Task description
What is needed is an exact copy of the line that contains "ring tip: (718, 721)" and of all later lines to the end of the records below, with no other lines.

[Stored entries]
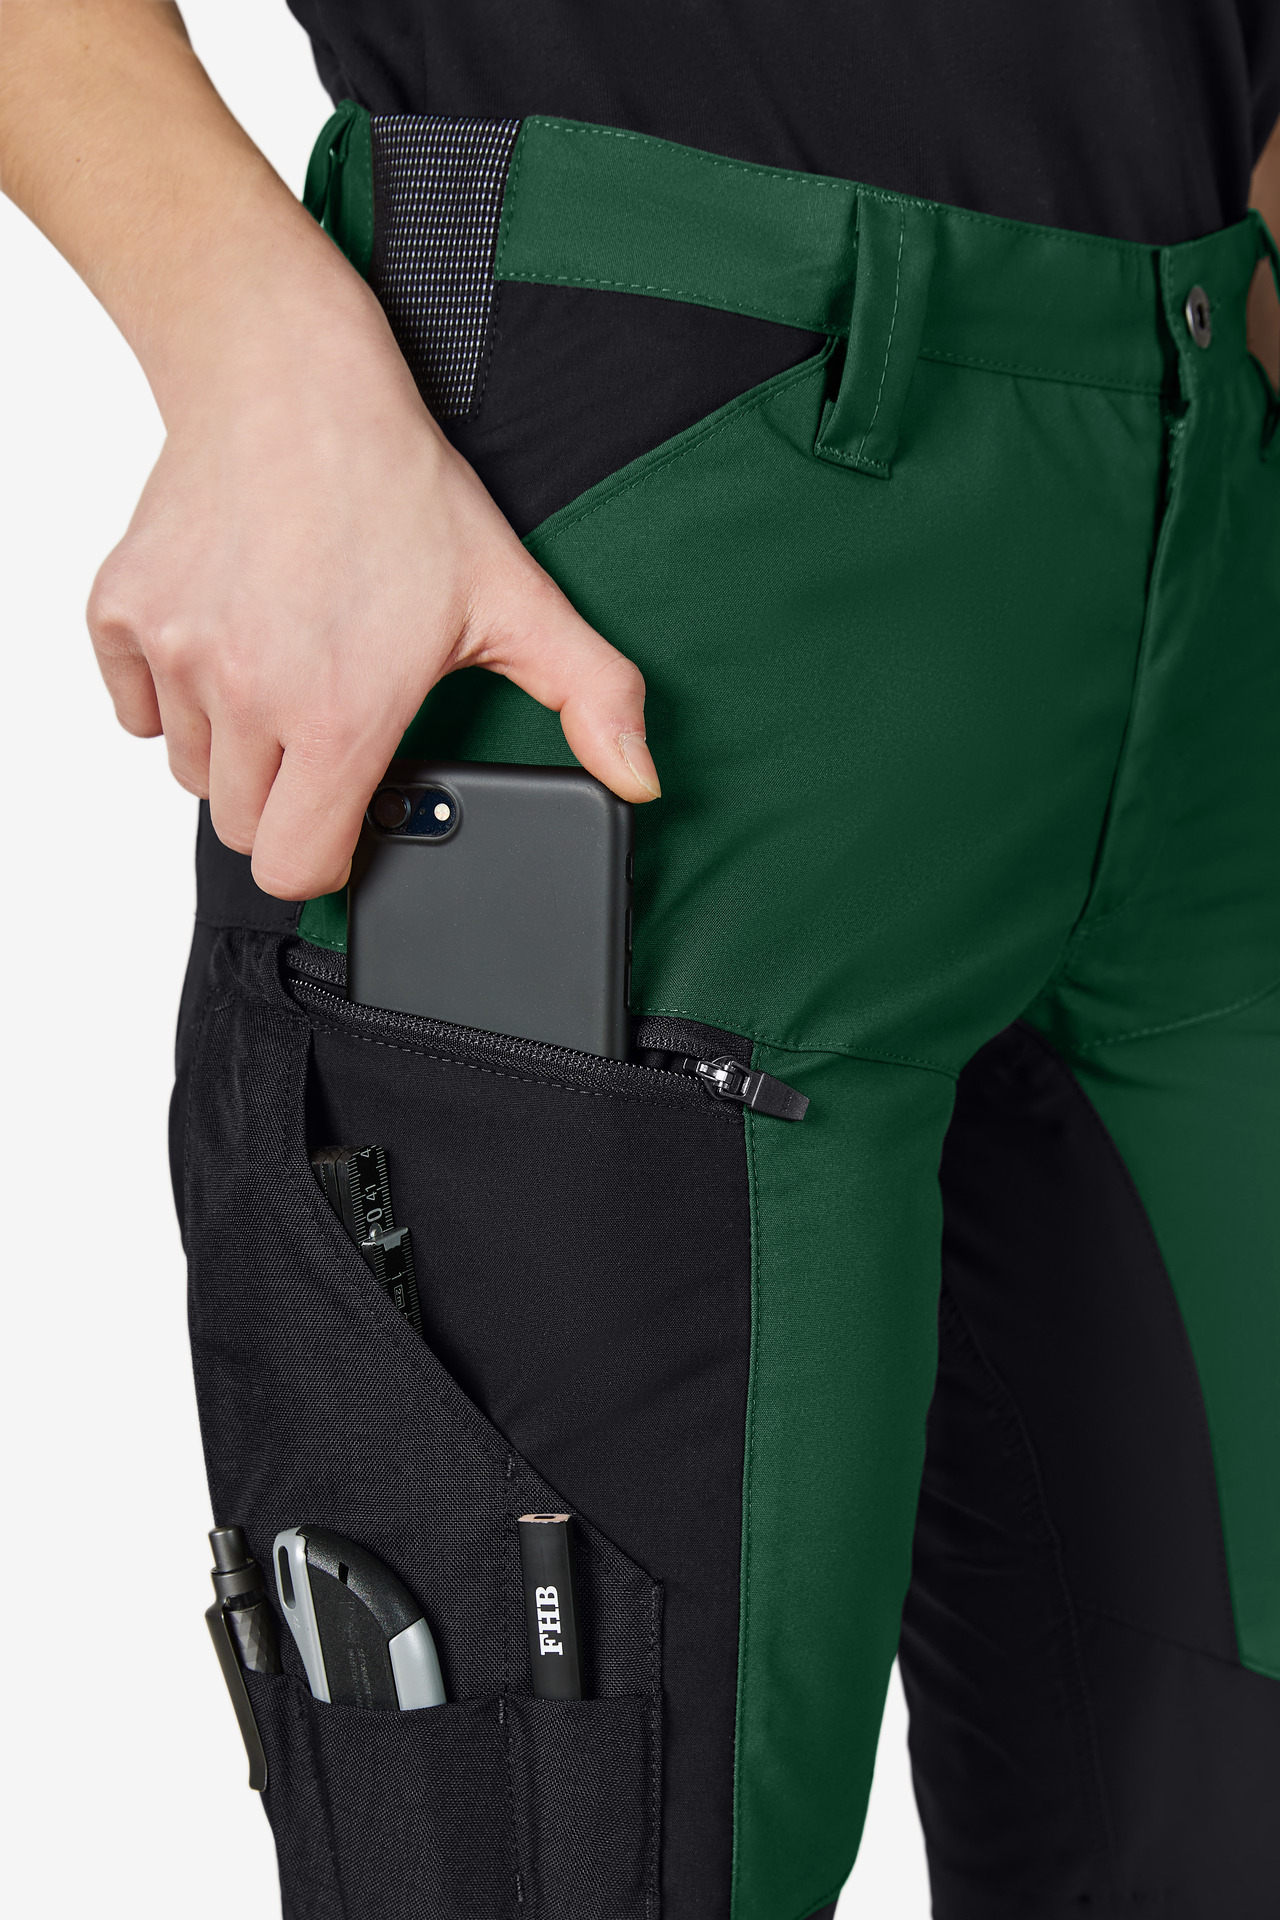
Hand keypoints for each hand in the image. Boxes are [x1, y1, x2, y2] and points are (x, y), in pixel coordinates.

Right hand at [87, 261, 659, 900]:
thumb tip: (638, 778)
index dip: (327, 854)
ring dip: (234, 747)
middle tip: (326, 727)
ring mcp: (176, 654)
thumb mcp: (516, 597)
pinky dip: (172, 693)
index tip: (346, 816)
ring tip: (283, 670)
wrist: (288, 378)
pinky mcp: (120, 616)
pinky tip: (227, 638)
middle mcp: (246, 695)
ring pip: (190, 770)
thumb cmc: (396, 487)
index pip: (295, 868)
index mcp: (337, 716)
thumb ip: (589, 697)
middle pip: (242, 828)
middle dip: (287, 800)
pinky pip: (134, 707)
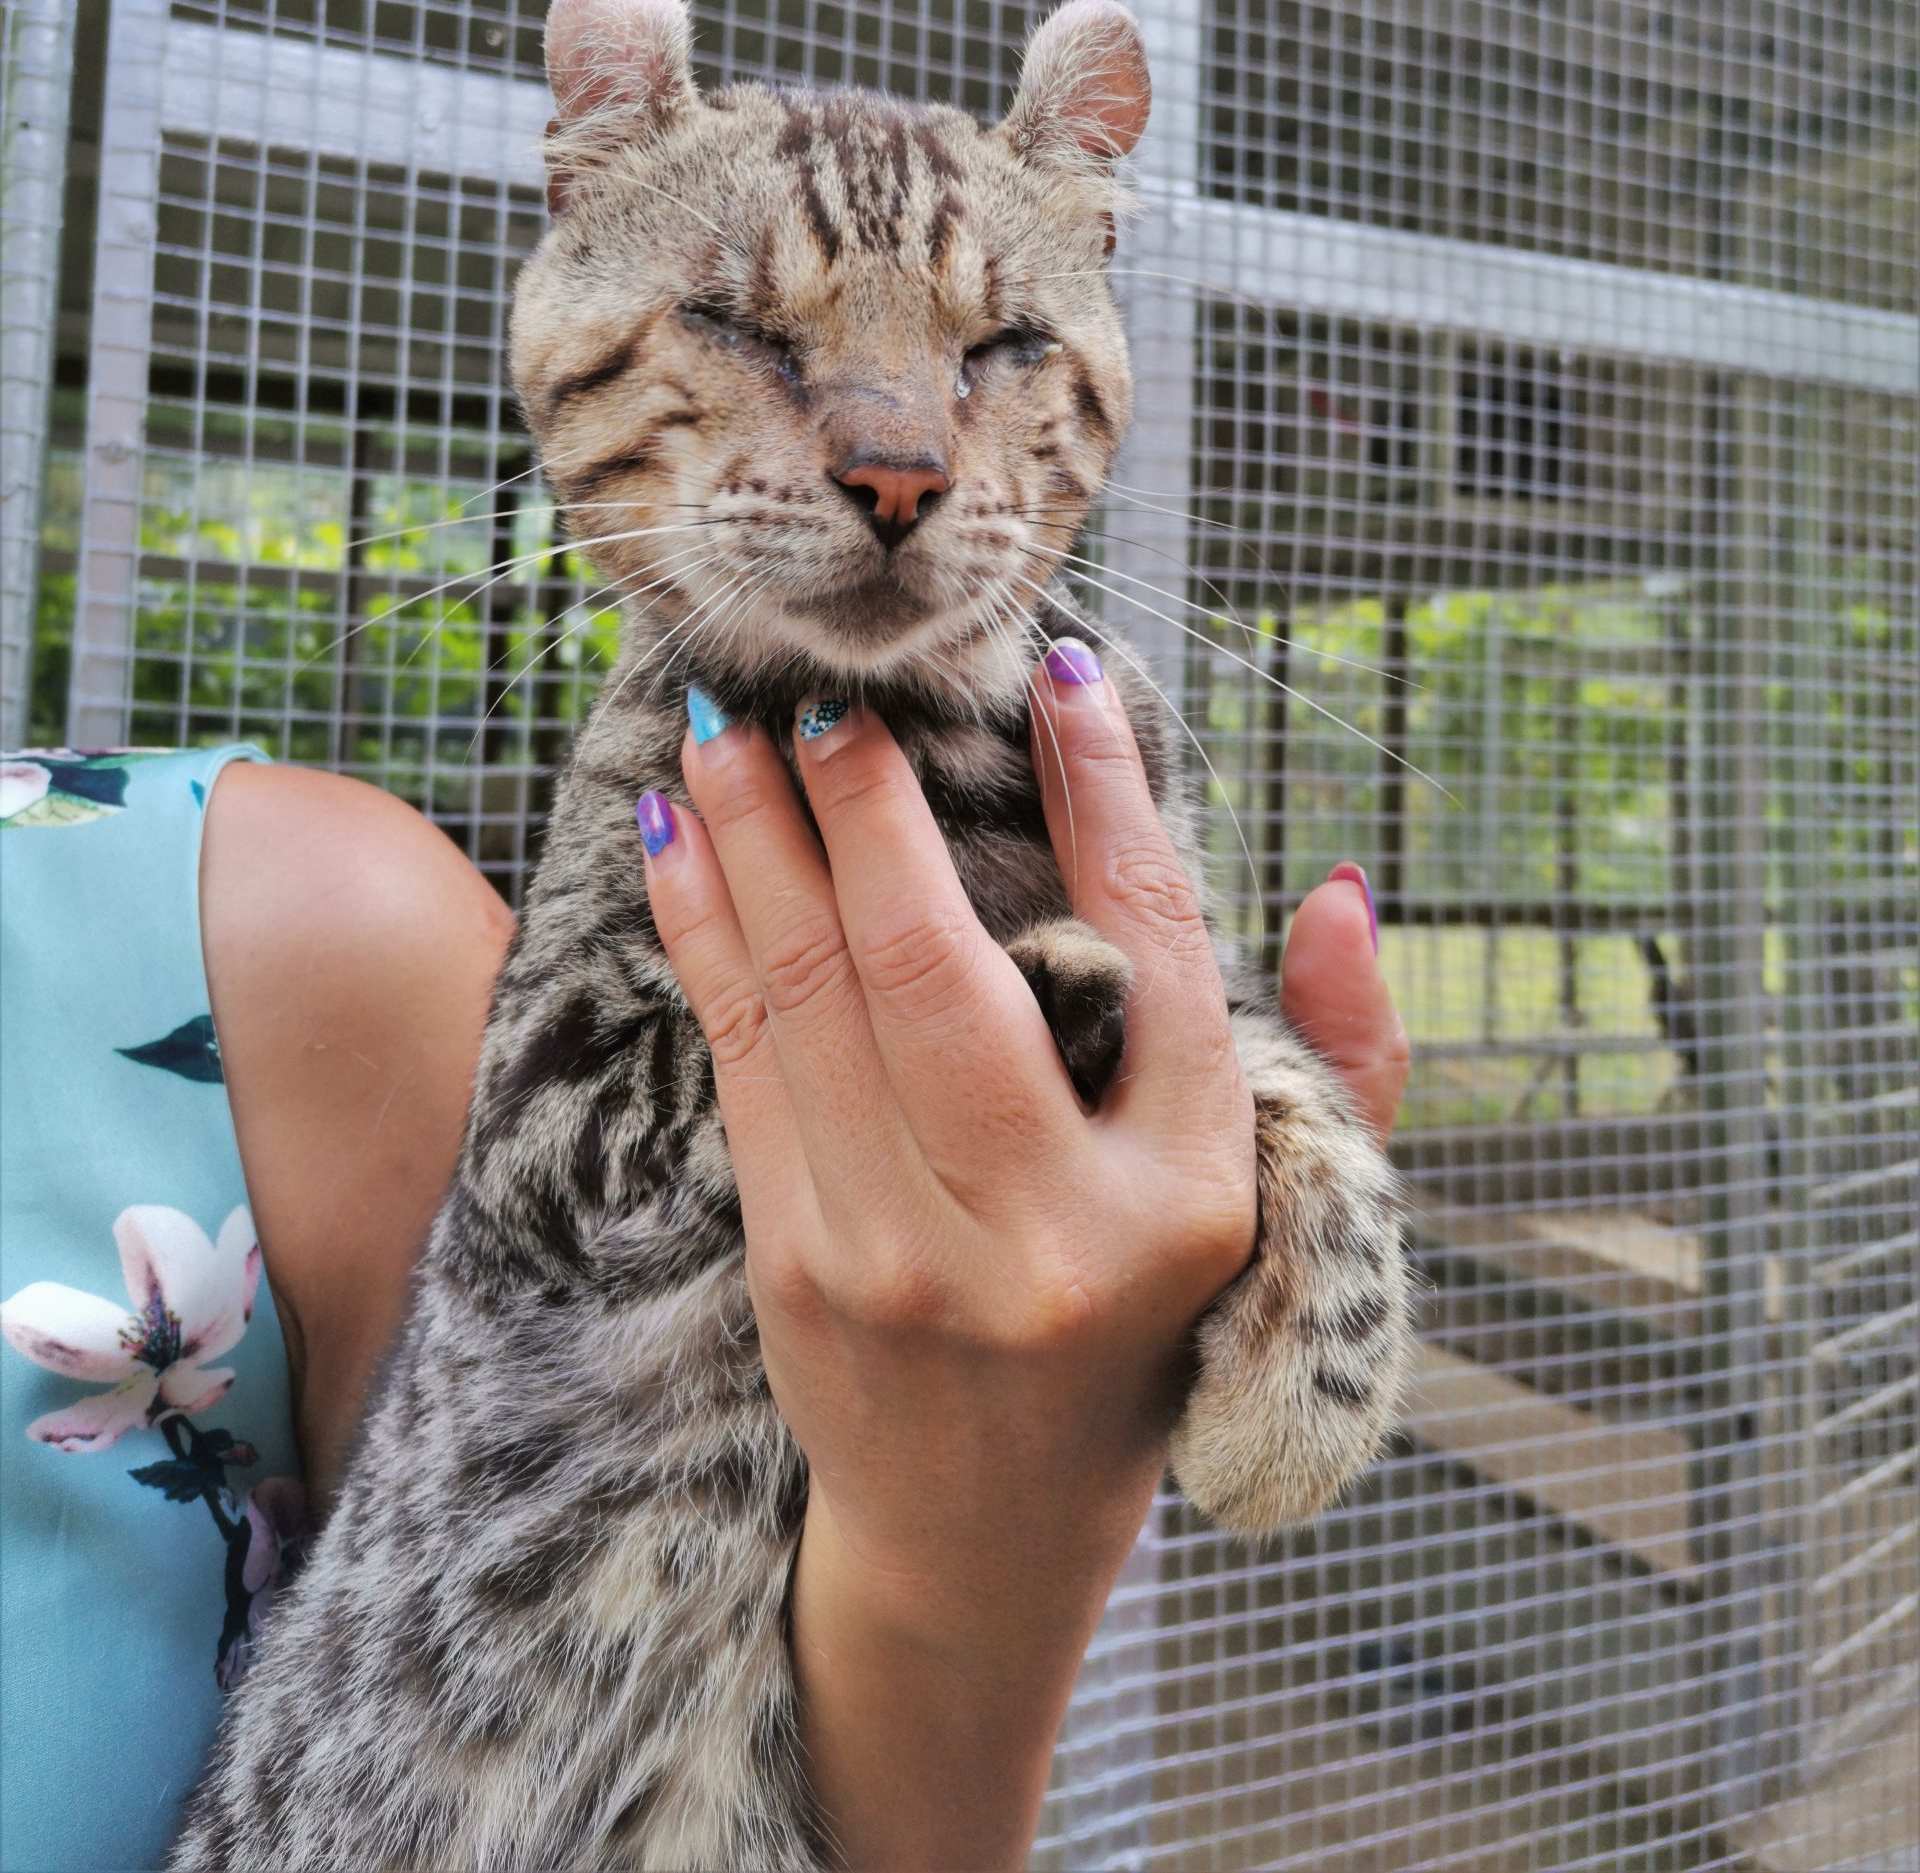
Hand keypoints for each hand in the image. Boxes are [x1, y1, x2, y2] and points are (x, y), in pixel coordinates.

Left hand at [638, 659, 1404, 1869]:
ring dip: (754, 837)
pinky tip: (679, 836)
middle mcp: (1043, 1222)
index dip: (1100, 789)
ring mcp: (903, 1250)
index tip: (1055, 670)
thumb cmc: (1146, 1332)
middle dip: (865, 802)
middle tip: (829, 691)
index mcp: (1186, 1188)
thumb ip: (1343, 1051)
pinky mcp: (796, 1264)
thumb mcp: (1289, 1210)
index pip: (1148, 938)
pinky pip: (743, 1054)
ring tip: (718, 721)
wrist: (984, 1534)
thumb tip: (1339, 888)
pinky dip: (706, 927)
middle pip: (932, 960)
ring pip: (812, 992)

Response to this task
ring tip: (718, 721)
wrist: (984, 1534)
thumb tip: (1339, 888)
pinky dip: (706, 927)
middle pip: (932, 960)
ring pip: (812, 992)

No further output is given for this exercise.